# ÉNONCÉ A:
Reproduisez à l'identique le passage du texte sur Tom Vialle qui va de "Tout cela fait" jusqu'à "ses heures perdues.".
# ÉNONCÉ B:
Transformez en liste le paragraphe du texte sur Tom Vialle qui commence par « Mais la success story », en gardant ses faits principaux.

Mais la success story ne s’arrête pas là, puisqu’après une saison 2021 marquée par une blessure dès le début de saison suite à une collision avec Roan Van de Moosdijk à l’entraînement, Tom Vialle a tout de même réussi à remporter six GP. Jusqu’à ce qu’une nouvelle chute ne cause une fracture du pied à Arco di Trento, mettant ainsi un terme à sa saison. De retour en MX2 pour 2022, il doit composer avec beaucoup d’éléments. D’abord, une toute nouvelle moto à mettre au point, et la suite montrera que ça n’a pas été chose facile, des deux côté de l’Atlantique. Ensuite, la perte tragique de son coéquipier et ami Rene Hofer dans un accident de montagne début décembre. Puis une reprise plus tard que prévue pour se remettre des blessures précédentes.
Tout cela fait que Tom est arrivé moins fringuant en début de saison que les années précédentes, et on a même cru le perdre dès la deuxième course avec la chute la plus spectaculaire de la saison à Mantova. Et petit à petit, la machine à gagner s’est remise en route. Si Jago Geerts, extraordinaire compétiteur et pilote d’exception, a souvent été plus rapide, Tom a prouvé à maintes reprises qu’il possède les nerfs les plus solides du MX business. Jusqu’à cette dernière manche de la saison, abordé avec un point d’avance, et cette petite chute qui se transforme d’un coup en bénédiction. La chance ? Peut-être un peu, il en faut. “Tu crées ta propre chance”, disait le philosophe floridien Ricky Carmichael, d’ailleurs lui aussi pilote à ses heures perdues.

Entrées enregistrées:
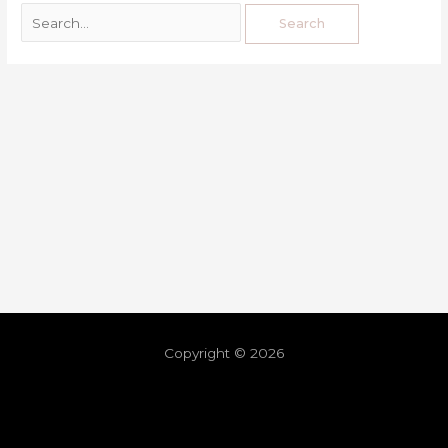
Copyright © 2026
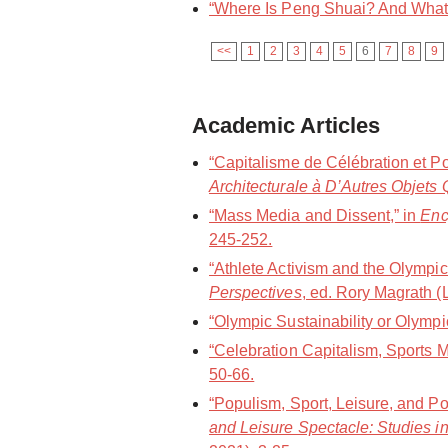
“Where Is Peng Shuai? And What I
<<
1
2
3
4
5
6
7
8
9
Academic Articles
“Capitalisme de Célébration et P
Architecturale à D’Autres Objets 
“Mass Media and Dissent,” in
Enc
245-252.
“Athlete Activism and the Olympic
Perspectives
, ed. Rory Magrath 
“Olympic Sustainability or Olym
“Celebration Capitalism, Sports
50-66.
“Populism, Sport, Leisure, and Po
and Leisure Spectacle: Studies in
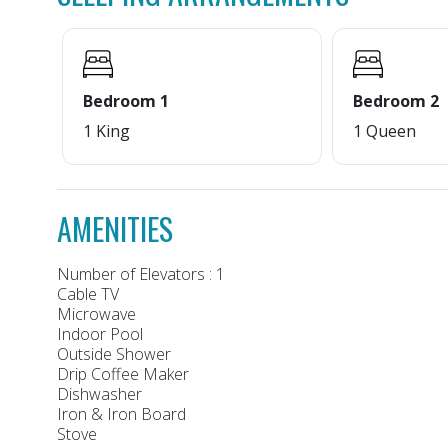
Bedroom 1
Bedroom 2
1 King
1 Queen
AMENITIES
Number of Elevators : 1
Cable TV
Microwave
Indoor Pool
Outside Shower
Drip Coffee Maker
Dishwasher
Iron & Iron Board
Stove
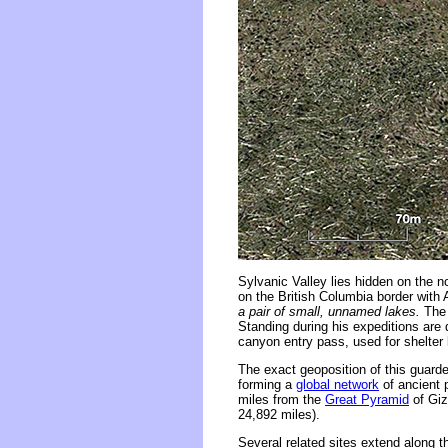
Sylvanic Valley lies hidden on the 
on the British Columbia border with 
a pair of small, unnamed lakes.
The 
Standing during his expeditions are d
canyon entry pass, used for shelter
The exact geoposition of this guarde
forming a
global network
of ancient 
miles from the
Great Pyramid
of Giz
24,892 miles).
Several related sites extend along 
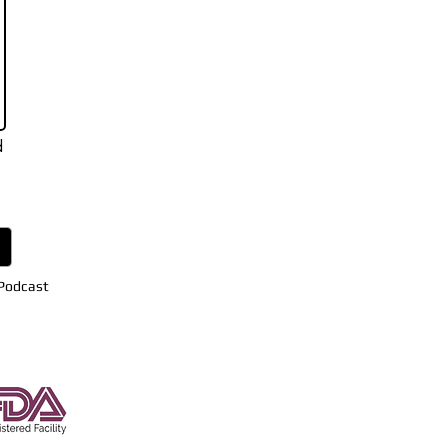
d
 Podcast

# SOLUTION A:
Tout cela fait que Tom est arrivé moins fringuant en début de saison que les années précédentes, et on a même cru le perdre dès la deuxième course avec la chute la plus spectaculaire de la saison à Mantova. Et petit à petit, la machine à gagner s’est remise en route. Si Jago Geerts, extraordinaire compétiteur et pilote d’exception, a souvent été plus rapide, Tom a prouvé à maintes reprises qu’il possède les nerfs les plus solides du MX business. Jusqu’à cette dernière manche de la saison, abordé avec un point d’avance, et cette petite chute qui se transforme d’un coup en bénédiction. La chance ? Peut-être un peu, il en faut. “Tu crées ta propre chance”, disait le philosophe floridien Ricky Carmichael, d’ailleurs lui aussi pilote à ses heures perdues.

# SOLUTION B:
- Saison 2021 : blessure dès le début de saison après une collision avec Roan Van de Moosdijk à l'entraînement, puis six GP remportés malgré tout.
- Fin de la saison 2021 : fracture du pied lors d'une nouvelle chute à Arco di Trento.
- Retour en MX2 en 2022, avec plusieurs difficultés :
  - une toute nouvelle moto à mettre au point, ce qui n'a pas été facile des deux côtés de l'Atlantique ;
  - la mort de son coéquipier et ami Rene Hofer dans un accident de montagne début décembre ;
  - une reprise plus tardive que prévu pour se remettre des blessures précédentes.